» **課題**:
**A)** 次の(i)〜(iii)がそれぞれ引用文の内容と合っているかを「はい」か「いいえ」で答え、判断の根拠となる引用文の語句をそのまま引用してください。(i) JP 07-179853 A2では、ジバニリンは匂い及び味のない物質として記載されている。(ii) JP 07-179853 A2によれば、ジバニリンはフレーバーとして使用されている。(iii) ジバニリンは木の化学的又は酵素的分解において検出できる。
**B)** リストのうち「scientific name: Crataegus uniflora」を含む行からリストの最後までを、「locality」を「site」に変え、ほかは一切変えずに書き直してください。画像は含めないでください。

» **引用文**:

説明

フレーバーとしてのジバニリンの使用

本発明は、フレーバーとしての6,6'-ジヒドロキシ-5,5'-ジメトキシ-[1,1'-ビフェニル]-3,3'-ジカルボキシアルデヒド(ジバニリン)の使用に関する。本発明は、またフレーバー組成物及び感覚的に効果が認められる量のジバニリンを含む食品に関する。

【発明の詳細な説明】
【発明の詳細な説明】
【0001】
本発明は、フレーバーとしての6,6'-ジヒドロキシ-5,5'-ジメトキシ-[1,1'-ビフェニル]-3,3'-ジカルボキシアルデヒド(CAS No.2092-49-1)(異名:2,2'-ジヒドロキシ-3,3'-ジメトキシ-5,5'-ジホルミルビフェニル or 5,5'-ビバニリン又はデヒドロジバニリン)(以下、ジバニリンと略す)の使用に関する。本発明は、さらに特定の食感を与え、又は高めるジバニリンの使用に関する。
【0002】
ジバニリンは以下の構造を有する。

【0003】
官能試験においてクリーム状の濃厚な食感を与える種々のフレーバー及び風味付与物質は、すでに知られている。これらは揮発性又は非揮発性化合物の場合がある。揮発性フレーバーの例としては、δ-ラクトン、アセトイン及びアセトインエステル、高級脂肪酸のエステル、又は長鎖飽和若しくは不飽和アルデヒド、例えば12-メチルトリデカナール、2,4-デカジエナール若しくはドデカジエナールなどが挙げられる。非揮発性化合物の例としては、脂肪分解脂質(lipolysed fats)、変性デンプン、キシロオリゴ糖、変性糖、糖エステル、アミノ酸又はペプチドなどが挙げられる。
【0004】
本発明の目的は、特にクリーム状の濃厚な食感、粘着性、乳脂肪質及び/又は甘味のを与えるための新規フレーバーを提供することであった。驚いたことに、我々自身の研究は、ジバニリンがクリーム状、乳脂肪質、バター様及び甘味の気持ちの良い、粘着性の、及び濃厚な食感を与え、したがって前記目的を達成することを示した。このことは、ジバニリンが、例えばJP 07-179853 A2に、匂い及び味のない物質として記載されているため、特に驚くべきことである。
したがって、JP 07-179853 A2によれば、ジバニリンはフレーバーとして使用されていないが、完全に異なる目的で、すなわち抗酸化剤として、特に化粧品、医薬品又は食品の安定性を増大するために、抗酸化剤としてジバニリンを使用することが記載されており、最終製剤におけるジバニリンの量は0.001〜5重量%、特に0.01〜1重量%として与えられる。
ジバニリンは、さらにリグニンの構造においてある程度機能する成分として文献に記載されている。したがって、例えばジバニリンは木の化学的又は酵素的分解において検出できる(Geochimica et Cosmochimica Acta, 1992, 56, 4025-4043; Chem. Ber., 1965, 98, 1879-1892)。

» **演習データ**:
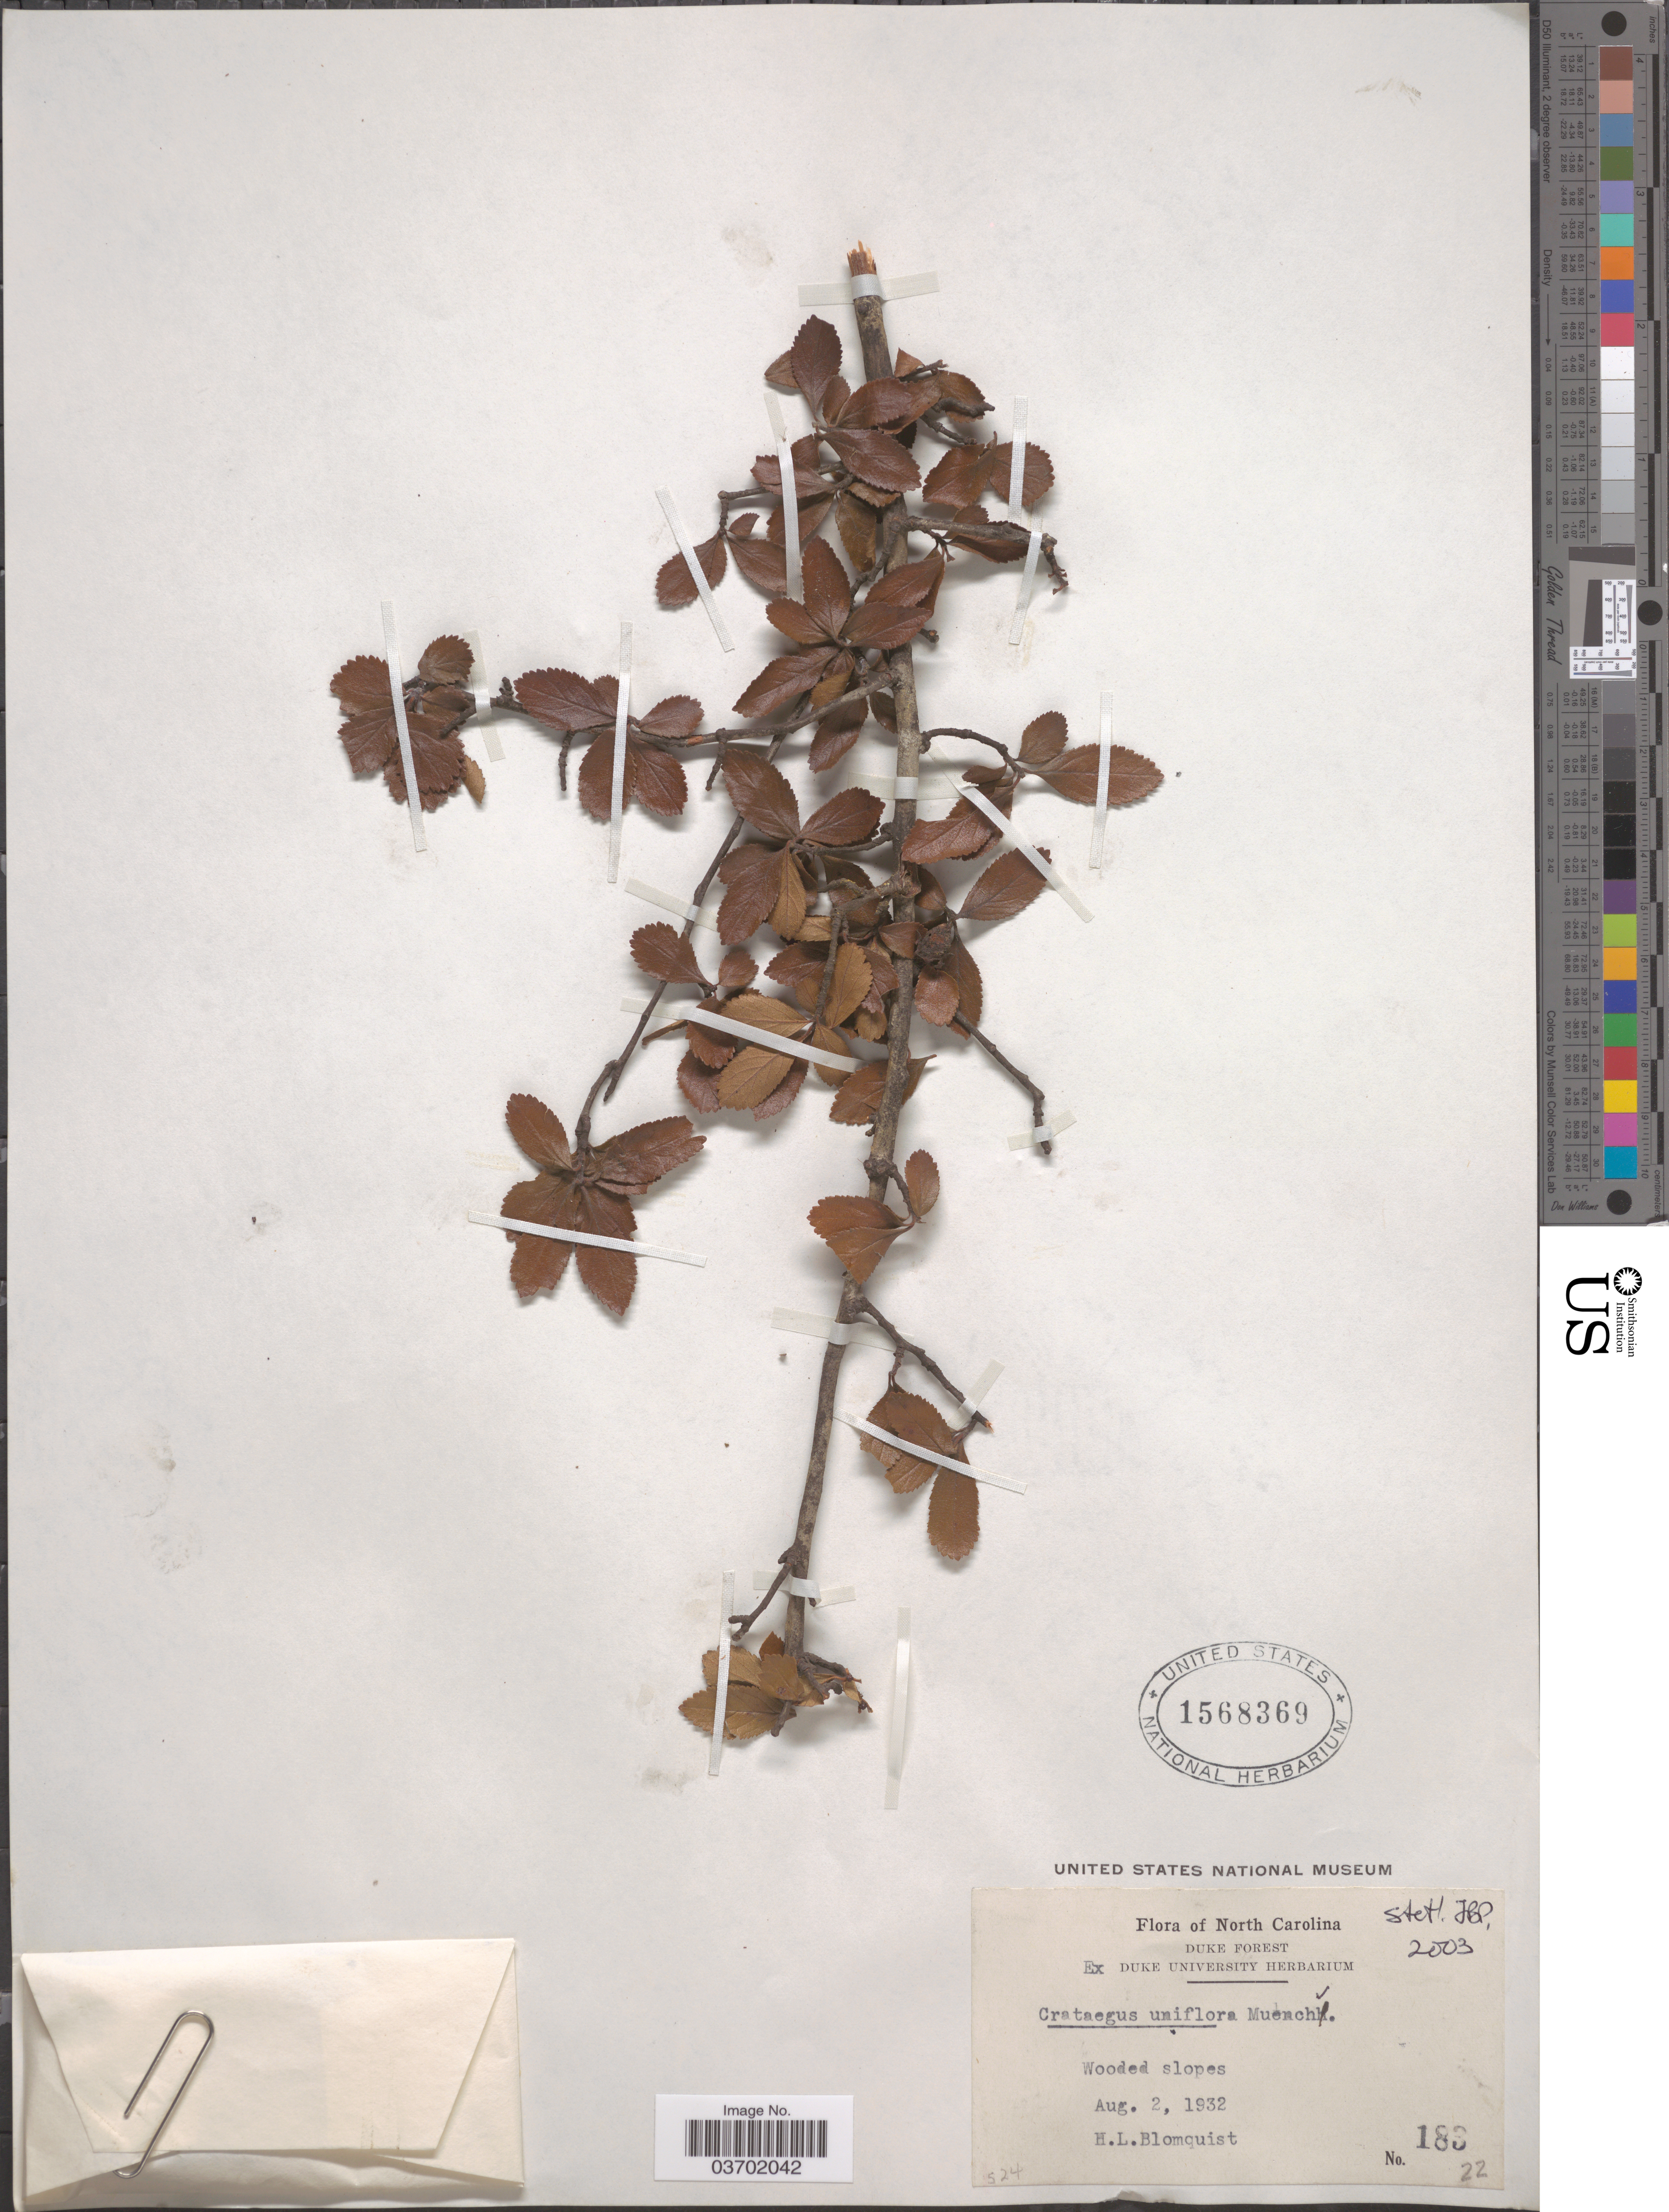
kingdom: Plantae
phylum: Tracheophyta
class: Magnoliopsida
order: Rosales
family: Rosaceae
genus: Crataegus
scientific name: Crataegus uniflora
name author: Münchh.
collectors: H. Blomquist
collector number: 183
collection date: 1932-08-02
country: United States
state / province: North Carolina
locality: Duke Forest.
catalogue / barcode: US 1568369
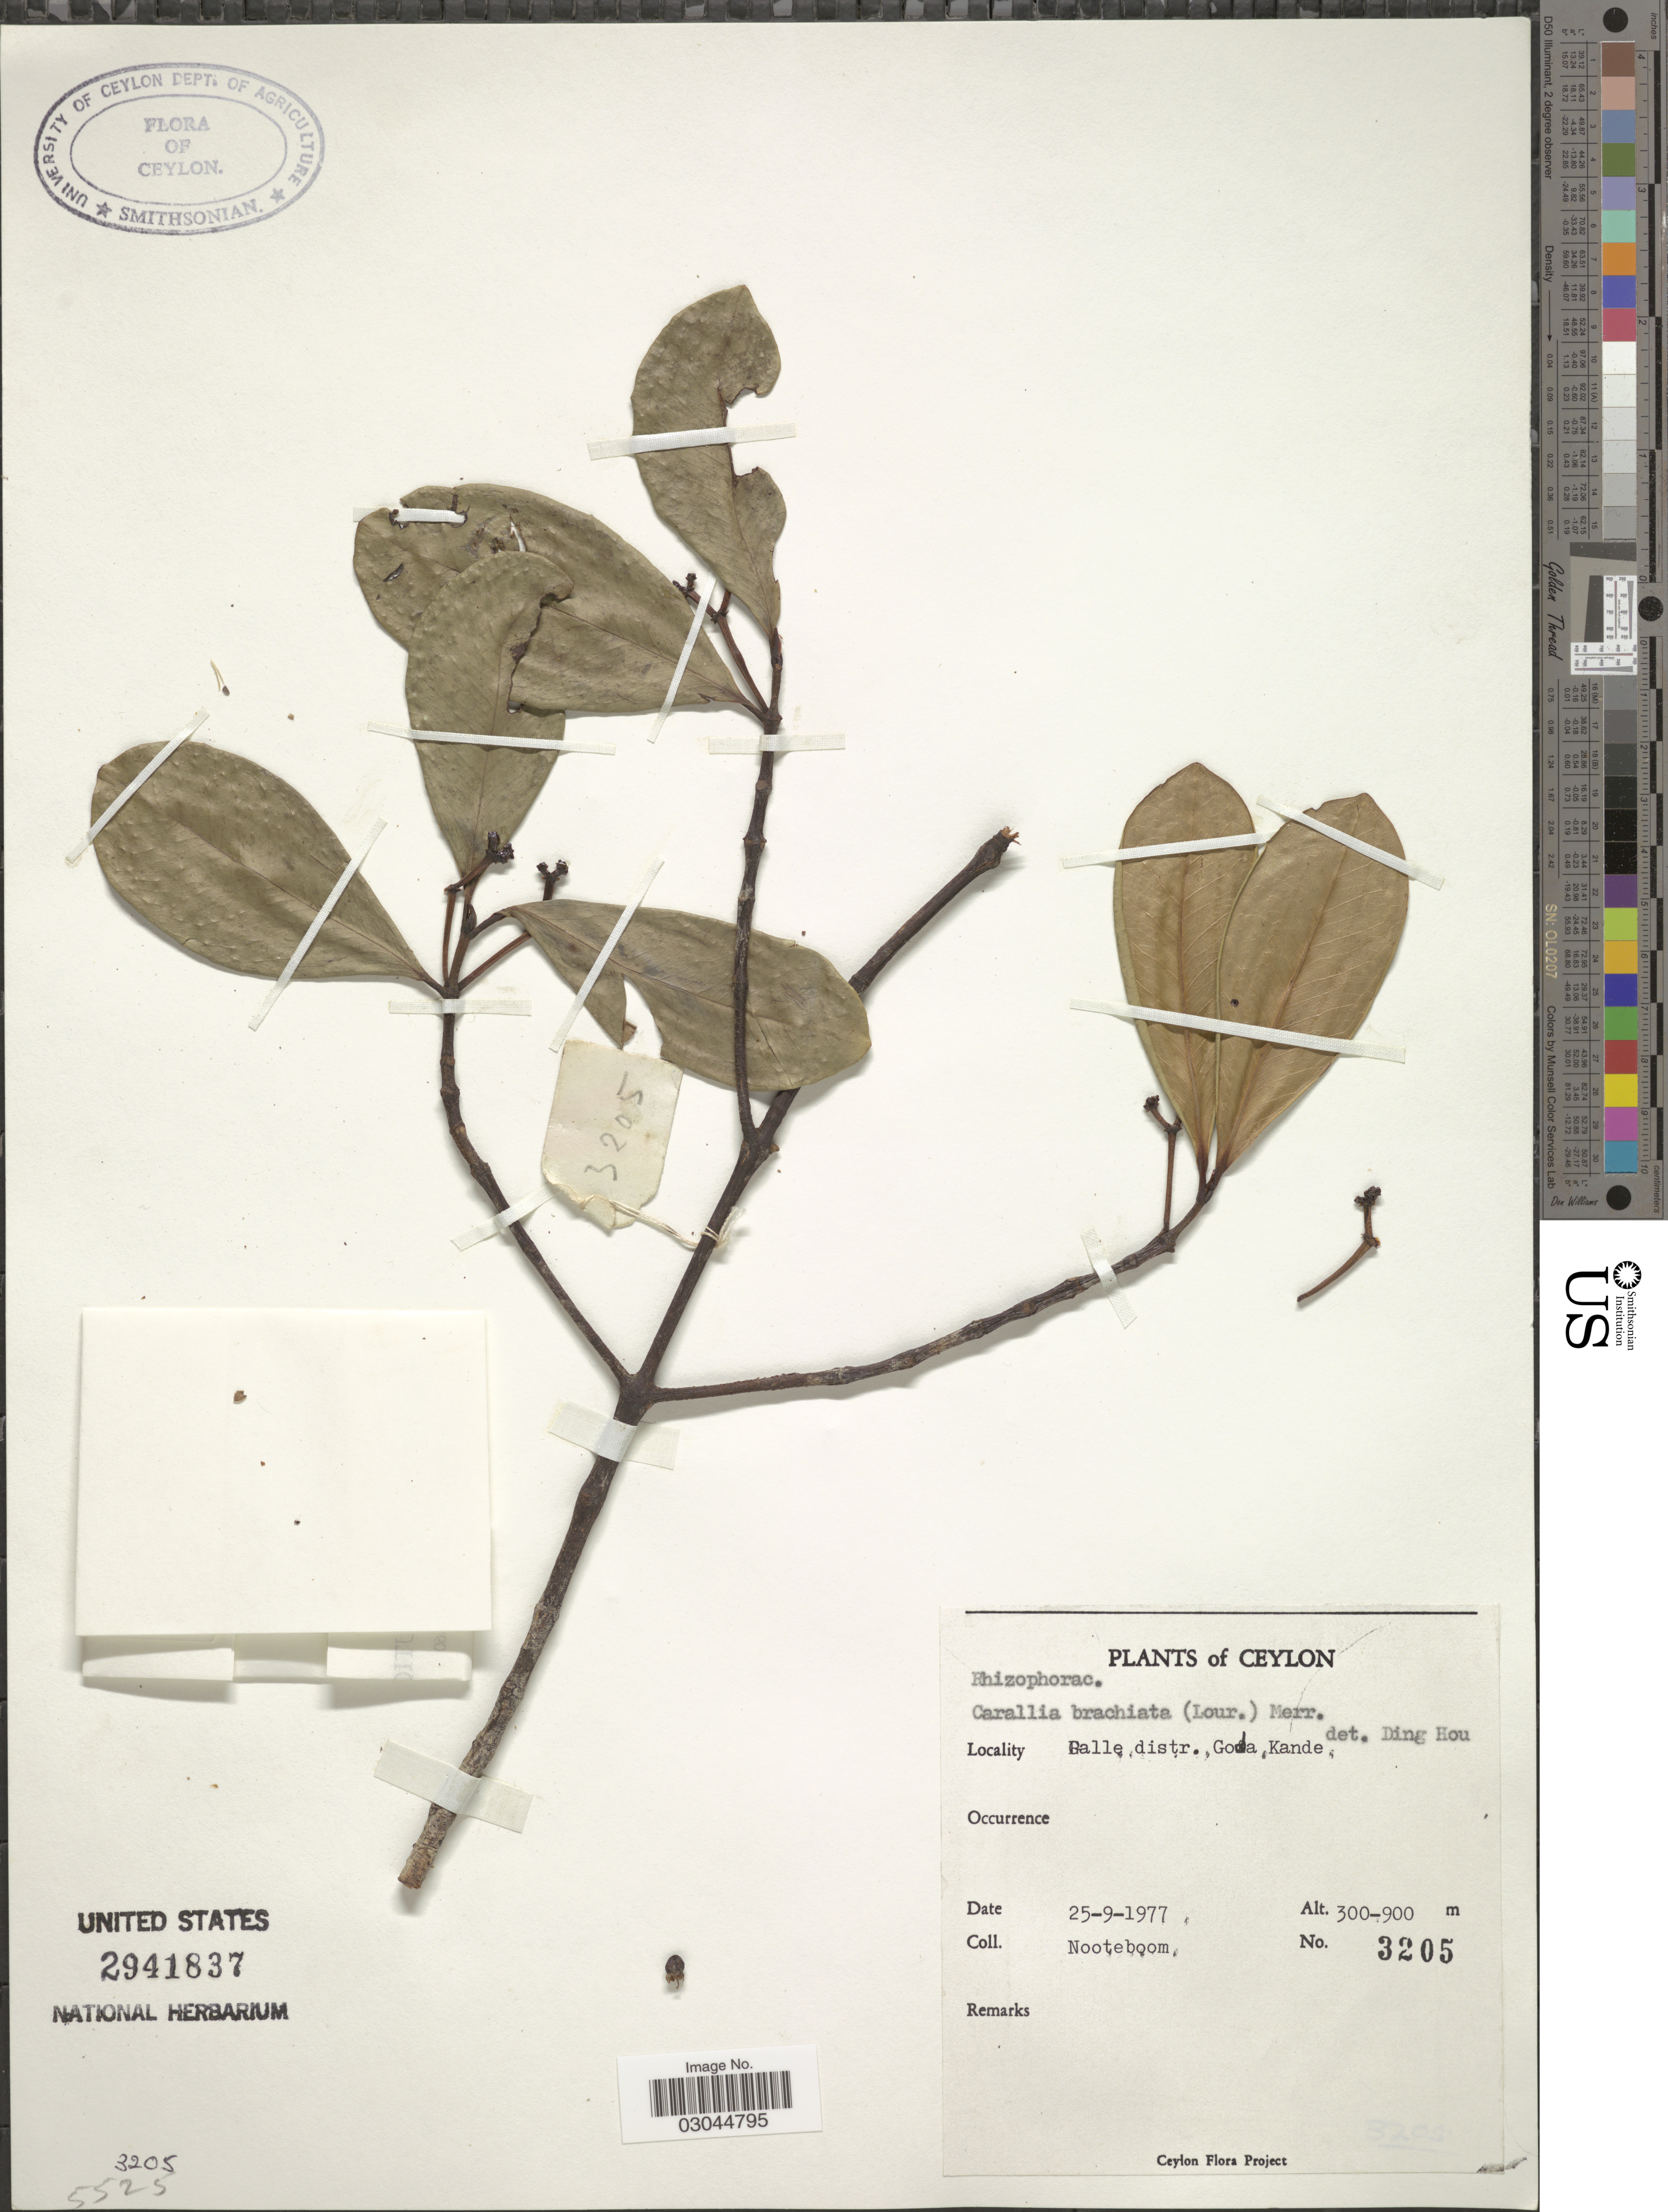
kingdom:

» **解答例**:
**A)**
(i) はい。「匂い及び味のない物質として記載されている」
(ii) いいえ。「ジバニリンはフレーバーとして使用されていない」
(iii) はい。「ジバニリンは木の化学的又は酵素的分解において検出できる」

**B)**
scientific name: Crataegus uniflora
name author: Münchh.
collectors: H. Blomquist
collector number: 183
collection date: 1932-08-02
country: United States
state / province: North Carolina
site: Duke Forest.
catalogue / barcode: US 1568369
kingdom:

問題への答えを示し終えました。